Tibetan advocacy may have been in the wrong hands to begin with.
In 1987, we in the West took Tibet under our wing and were determined to resolve their concerns our way and according to our perceptions. Funds were raised, organizations formed and we proceeded to approach the issue from all angles at once. We repeatedly threw money at Tibetans, whether they needed it or not; traded ideological barbs with China; enacted toothless and non-binding resolutions; threatened small countries like Nepal for not doing enough, and basically treated Tibetans like pets in need of constant attention. We offered scholarships and training for the lucky few who made it out of Tibet and proposed resettlement visas for those who wanted out. For two decades, this patchwork of random programs and legislation provided small victories at best; and the perpetuation of Tibetan dependency on the West, at worst.
Great energy has been spent in keeping our pro-Tibet institutions afloat, yet we've failed to build adequate mechanisms that give the Tibetans themselves a reason for optimism. We never took the time to develop the specific expertise needed to reduce Tibetan suffering from the ground-up. Our fundraising and organizational skills have matured, but our direct assistance efforts are still stuck in first gear. Advocacy groups today still feel the need to "raise awareness" of the Tibetan issue as though it were new to everyone. After 25 years, this "raising awareness" mantra now sounds like a code for: "we don't know what to do next."
Is it any wonder that many Tibetans are now losing hope? They've waited decades for the West to do something substantive on their behalf and all they've received in return was increased Chinese repression. They've watched their concerns repeatedly take a back-seat to our various economic priorities while they remain in limbo with no sense of self-determination and no country of their own. While we dither, talk tough and buy furniture for our new Tibet offices, Tibetans look at us as hypocrites: they now know we'll never jeopardize our access to China's great "economic potential" for their sake.
Perhaps our version of "Free Tibet" is better off dead. The Western movement has been stuck in an unproductive malaise for years and the only time it comes to life is when Tibetans themselves bring the issue back into focus—now, unfortunately, through incremental mass suicide.
Our bloated, disjointed international effort needs to give way to a more focused regional strategy that assists Tibetans where they are most vulnerable.

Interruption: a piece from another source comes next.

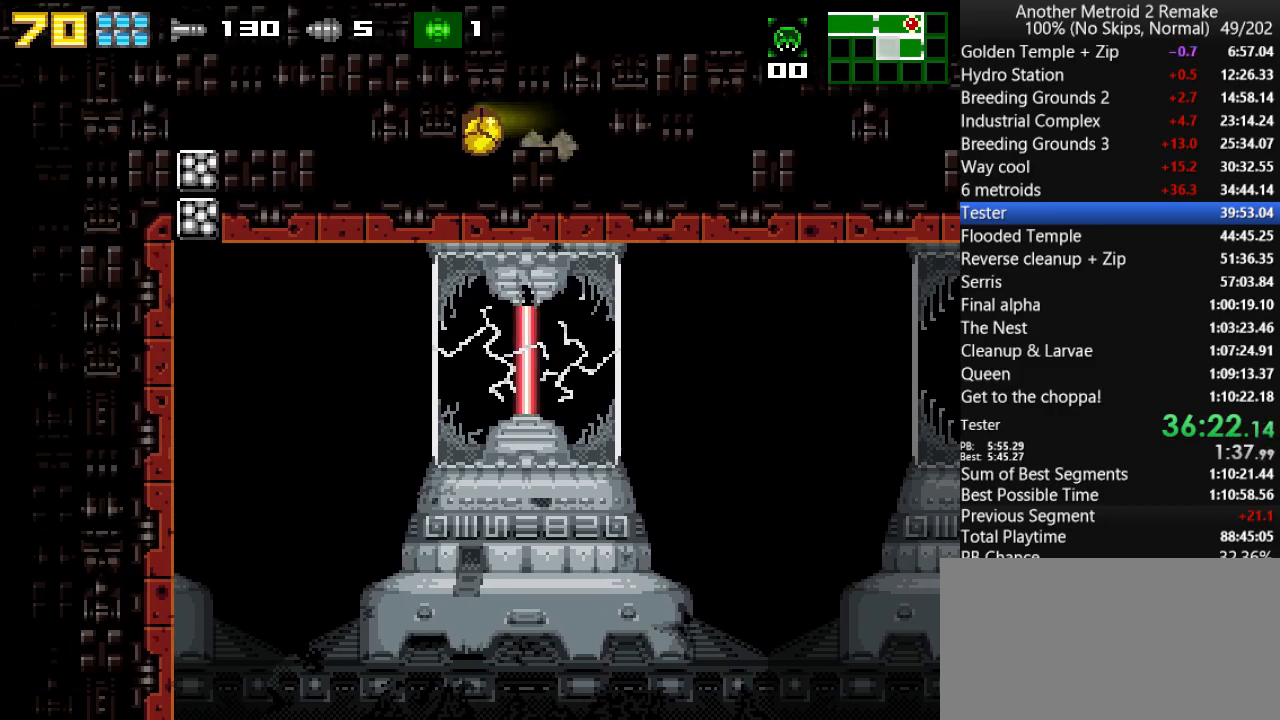
{"keys": ["left"], "events": [[367, "jump", "down"], [433, "jump", "up"]]}
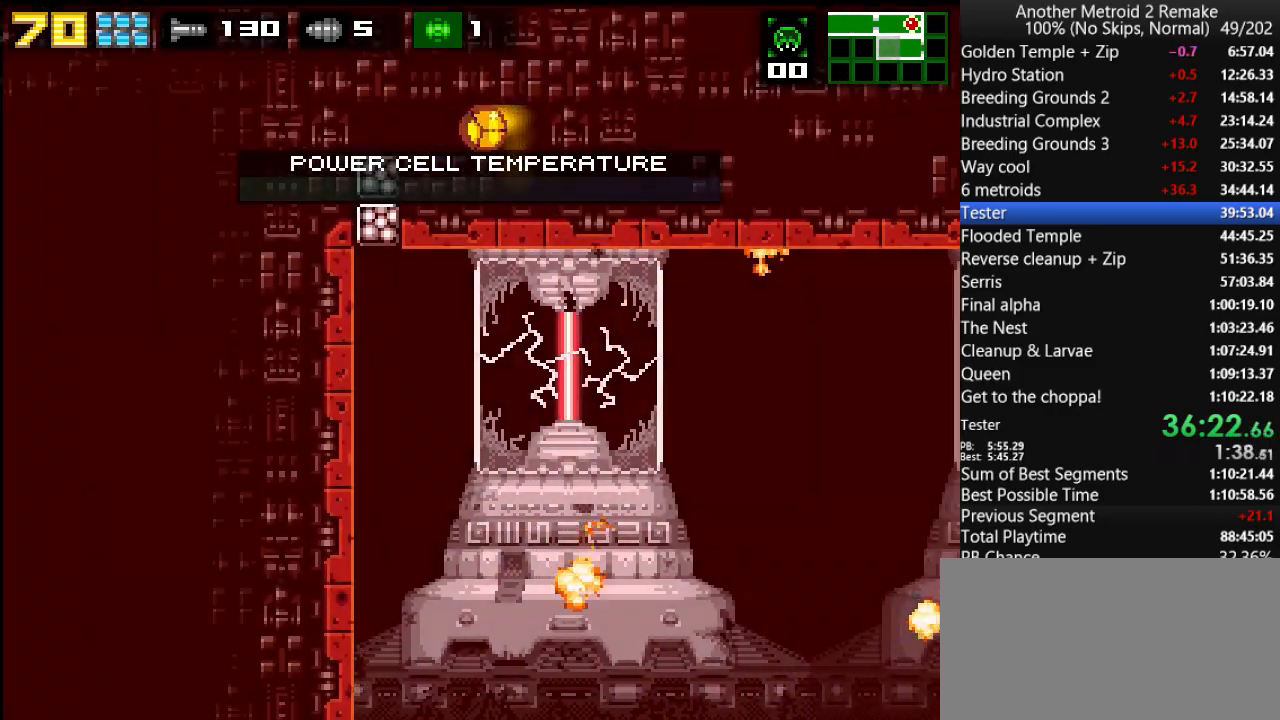
{"keys": [], "events": [[250, "left", "up"], [350, "right", "down"], [350, "up", "down"], [417, "right", "up"], [417, "up", "up"]]}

A smaller, better organized campaign that addresses the specific ground-based, day to day, realities of the Tibetan struggle is needed now.
India is best positioned to lead such a new strategy. She has sheltered Tibetans since the time of Nehru and the India-based Tibetan Government in Exile has seldom failed to show its gratitude in this regard. India deeply ponders this relationship and knows that the Tibetans under their roof allow them to negotiate with an increasingly terse China from a position of strength. Plus, they know that a Tibet-sympathetic West that aches for a solution (or for someone to take Tibet off its hands) could easily show innumerable forms of preference to an Asian nation that assumes the lead on Tibetan issues.
It's time for the West to get out of the way. In light of current events, can Tibet afford to give us another 25 years to get it right? One hundred and twenty one dead Tibetans have given their definitive answer to that question—and perhaps their indictment.